In SA, I live somewhere with palm trees right outside of my bedroom window. It is honestly like a dream world, after spending my whole life in the extreme cold and then hot/humid Chi-town weather, coming to this warm and dry place. I cannot wait for this Christmas; maybe Santa will come in on his flying Surfboard instead. 

My Snapchat: Be_Wanderlust
Sandton has started decorating!

I had the opportunity to visit University of the Witwatersrand with Jade. I went into work really early, so I could leave an hour early, to go see Jade's campus before she had classes. She has already finished her honours, and now she is just taking extra classes. She will start her Master's program next year. 


My visit at Wits!
Here they refer to a gas station as a "garage.” 
Taxes are included in the advertised prices here. They call it VAT (value added tax).
My ears have finally adjusted to the constant changes in altitude when I'm in the car.

Hilly Jozi
Pretoria is hilly too

I hate bargaining with the merchants here. They charge like $20 for things that would cost much more in the States. Most people negotiate with them, because in their eyes, R200($20) seems unreasonable. They live such modest lives. I feel like I'm stealing from them.

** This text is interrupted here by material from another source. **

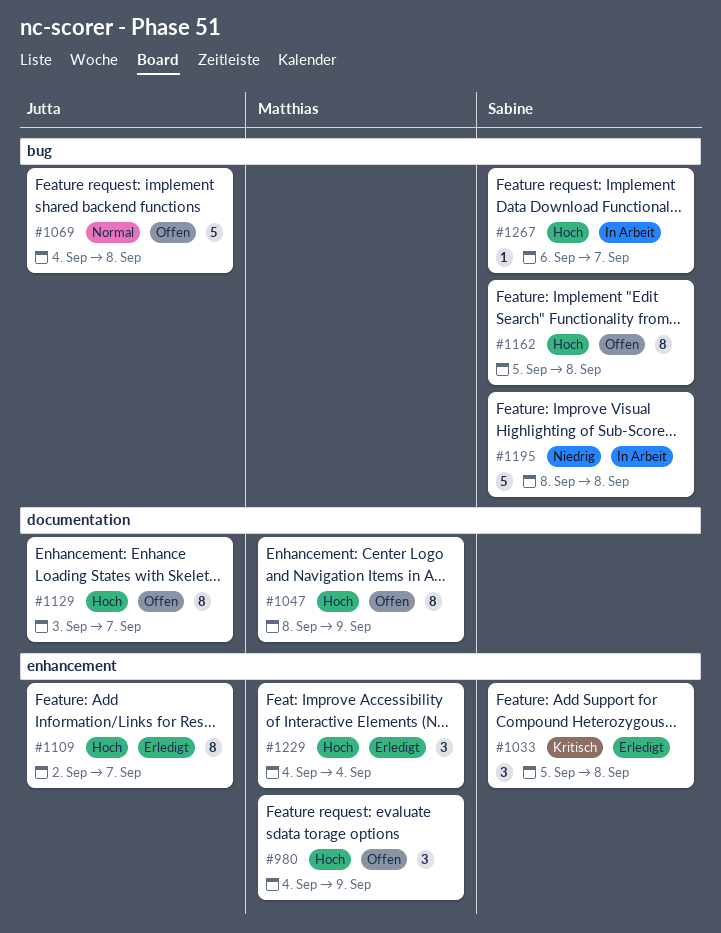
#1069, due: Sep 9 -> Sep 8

I asked my driver why a lot of Uber drivers don't get out and open the door for us (because I pay them a lot, so I expect them to), and he said it's because when they get out to open the door for us, people will jump in and steal the car. 

There are no computers in the police stations here (My dad is a cop, and there are computers everywhere at his job, so this is very strange to me). 

I went to the gym with Lucy. She has a trainer, so we had a VERY INTENSE workout. I haven’t seen sweat on my forehead in a while, and I almost fainted at the sight of it. When people tell me have told me that they did a workout, and it almost made them vomit, I would I think they were just being dramatic. Readers, let me tell you from experience, you CAN workout to the point of throwing up. The next day I was so sore I could barely move my arms.